“Never fall asleep in a dumpster, never underestimate a bee, never drive a convertible behind a flat bed truck, never get old, never get drunk near a train, and never, under any circumstance, cut off your air supply while masturbating.”
All this sounds like great advice, especially if you are David Carridine, although maybe he hadn’t read Sedaris’ sound advice or just hadn’t gotten around to reading this book before thinking that autoerotic ashyixiation in a wardrobe in Bangkok was a good idea.
I read this book, simply because it was referenced in something else I was reading (I can’t remember what, clearly that had less of an impact, but I remember it was something about a spider and it referenced the essay “April in Paris”).
I didn’t really know what to expect as I downloaded the book on to my iPad, but as I started reading I was met with a series of essays about excerpts and musings from Sedaris’ life.

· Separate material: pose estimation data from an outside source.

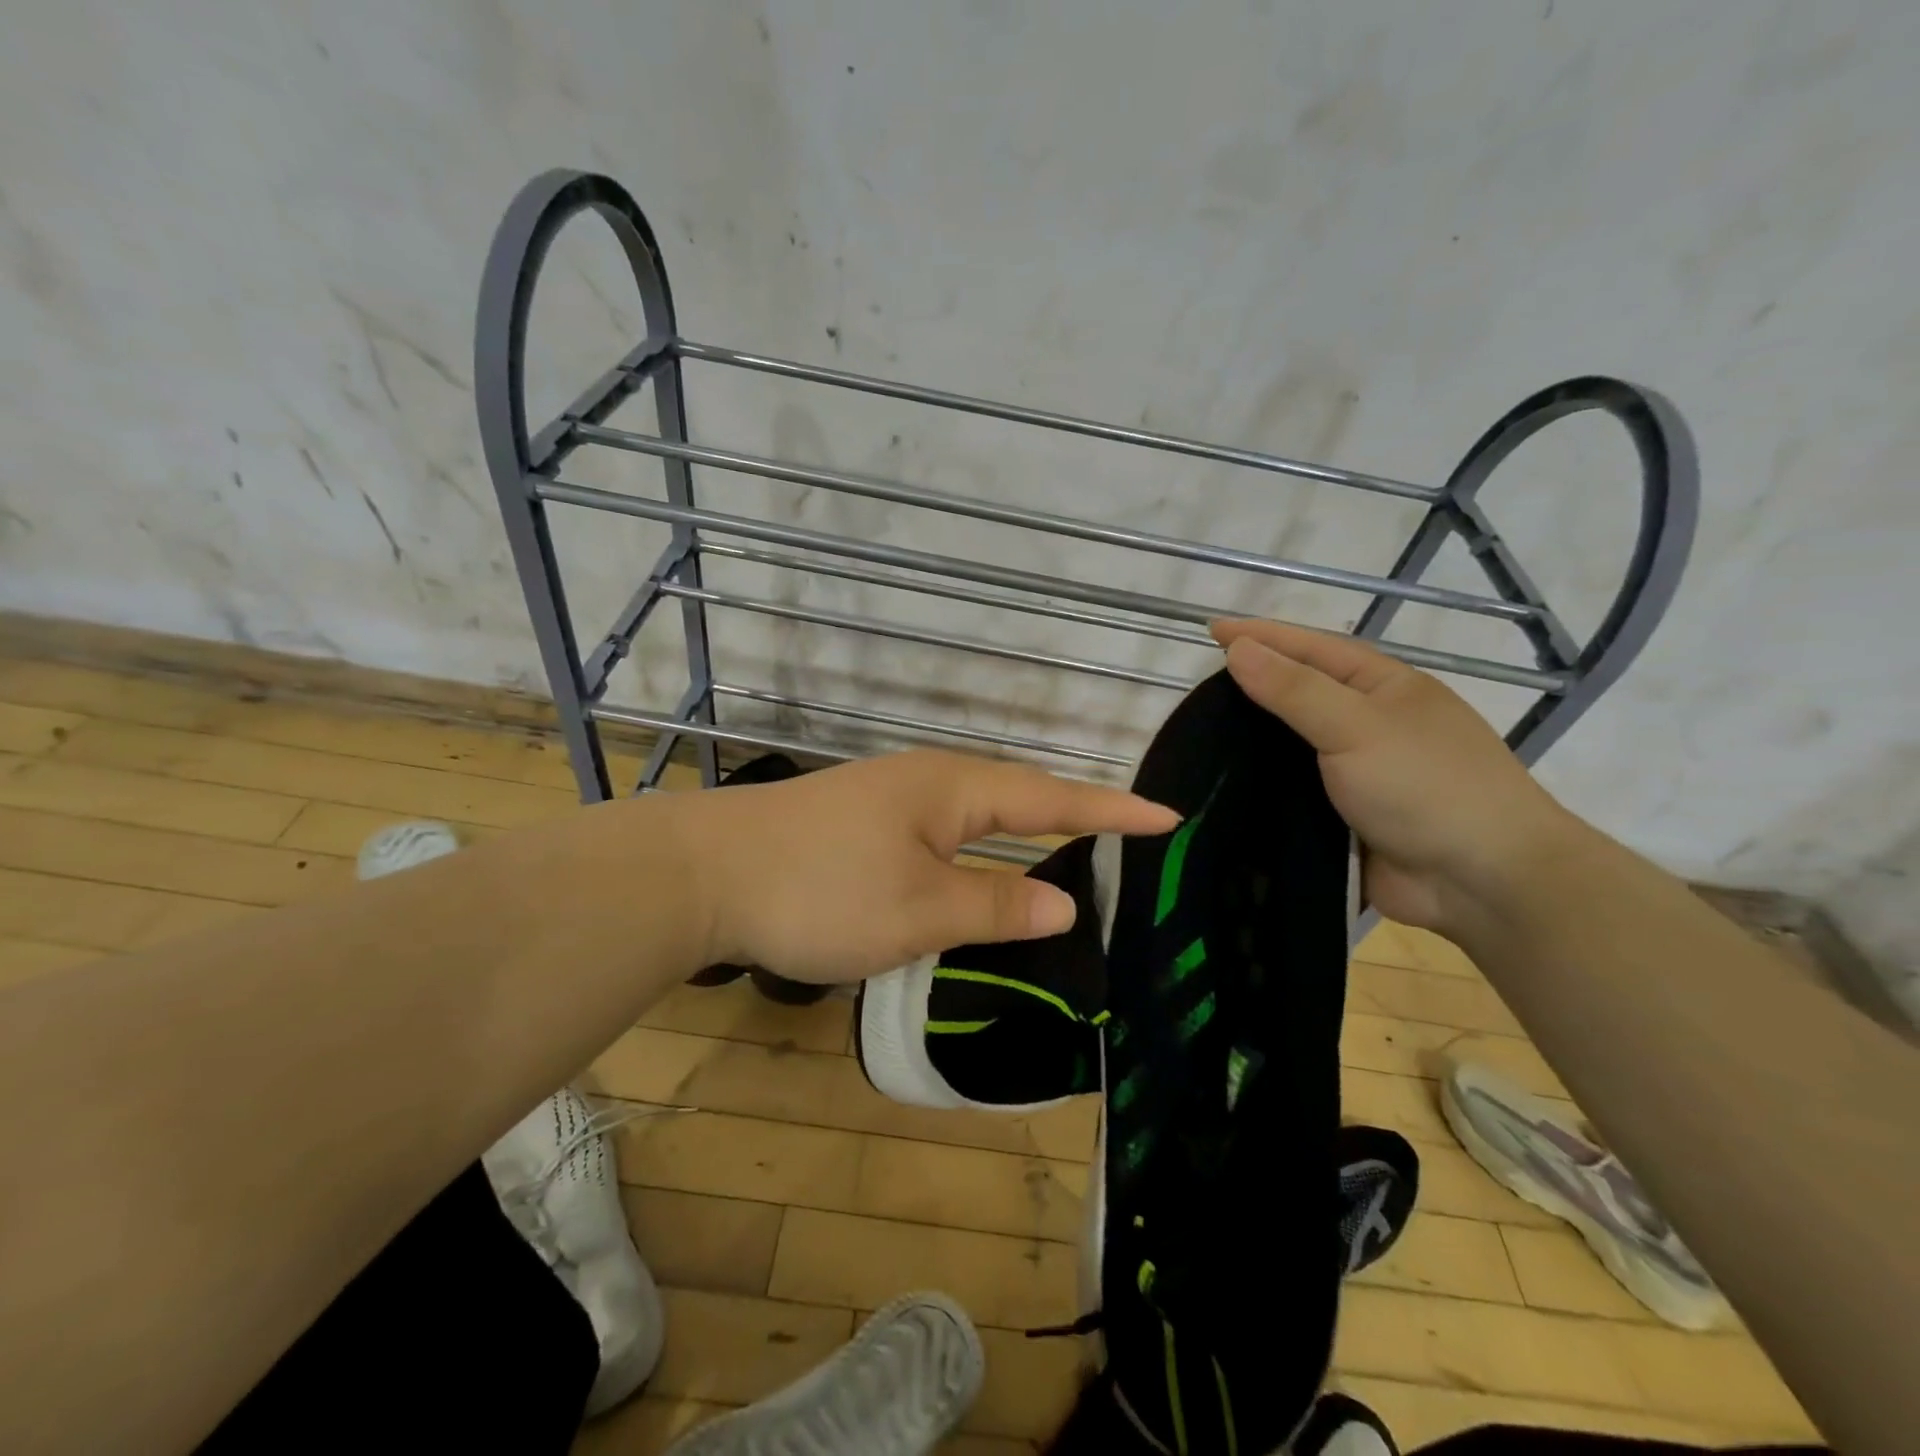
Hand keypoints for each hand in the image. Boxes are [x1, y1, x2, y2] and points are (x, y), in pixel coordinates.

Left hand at [673, 750, 1178, 983]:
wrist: (703, 874)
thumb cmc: (821, 890)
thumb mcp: (919, 911)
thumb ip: (995, 906)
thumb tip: (1064, 902)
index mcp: (953, 790)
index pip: (1052, 798)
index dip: (1111, 810)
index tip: (1167, 816)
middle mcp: (927, 781)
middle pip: (1017, 797)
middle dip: (1072, 816)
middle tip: (1124, 837)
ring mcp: (889, 798)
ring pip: (975, 816)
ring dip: (1021, 831)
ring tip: (1065, 853)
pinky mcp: (859, 822)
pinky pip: (941, 832)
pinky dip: (975, 850)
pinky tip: (974, 871)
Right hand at [1212, 619, 1579, 931]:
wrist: (1481, 883)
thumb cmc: (1426, 787)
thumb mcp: (1357, 726)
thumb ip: (1294, 689)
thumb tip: (1239, 649)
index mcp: (1383, 687)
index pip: (1311, 649)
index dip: (1262, 636)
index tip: (1212, 631)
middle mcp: (1370, 723)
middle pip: (1300, 695)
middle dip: (1252, 687)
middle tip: (1195, 689)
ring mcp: (1358, 772)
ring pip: (1292, 747)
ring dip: (1252, 742)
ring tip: (1198, 736)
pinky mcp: (1344, 816)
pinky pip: (1293, 792)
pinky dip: (1262, 787)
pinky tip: (1223, 786)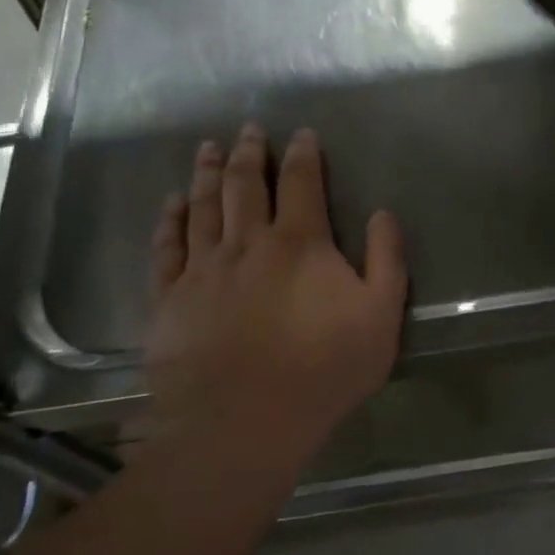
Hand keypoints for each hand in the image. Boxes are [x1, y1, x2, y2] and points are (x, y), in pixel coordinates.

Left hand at [143, 125, 406, 463]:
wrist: (243, 424)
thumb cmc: (321, 372)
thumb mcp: (380, 319)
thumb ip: (387, 261)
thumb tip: (384, 214)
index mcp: (299, 243)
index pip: (301, 182)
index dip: (303, 154)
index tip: (302, 134)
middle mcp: (247, 242)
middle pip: (245, 184)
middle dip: (249, 152)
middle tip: (248, 129)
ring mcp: (203, 268)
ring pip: (204, 205)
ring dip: (207, 172)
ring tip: (208, 148)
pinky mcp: (170, 297)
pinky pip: (167, 247)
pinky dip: (171, 219)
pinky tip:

You are swiftly introduced to an insight in to his childhood, drug abuse, various jobs, his travels and much more. High in humour and an ability to interpret his life succinctly which makes the read uplifting and welcoming. I instantly warmed to the style of writing. It comes across as if you are chatting to an old friend, who is regaling you with his past.
The essays do jump around a little bit, but this just adds to the feeling someone just telling you about themselves.
I love reading about his relationship with his partner Hugh. This particular book has quite a focus on Hugh. I particularly like “keeping up” where Sedaris talks about how Hugh walks much quicker than he does and he is constantly trying to keep up. I also really like “Memento Mori” where he decides to buy Hugh a skeleton.
The humour within each essay is so matter of fact it verges on dead pan, and I am not ashamed to say that after reading this book I went out and brought several others, including “Let’s explore diabetes with owls”.
Now, I have read many reviews of Sedaris’ writing (I think I may have a literary crush) and it ranges from many people who love his writing to those who feel if you have read one of his books you have read them all. Which leads me to the conclusion that he may be a little bit like marmite. You either love him or you’re fairly ambivalent to him. So, all I can suggest is pick up this one as I think it is a great way to introduce yourself to his style and see what you think.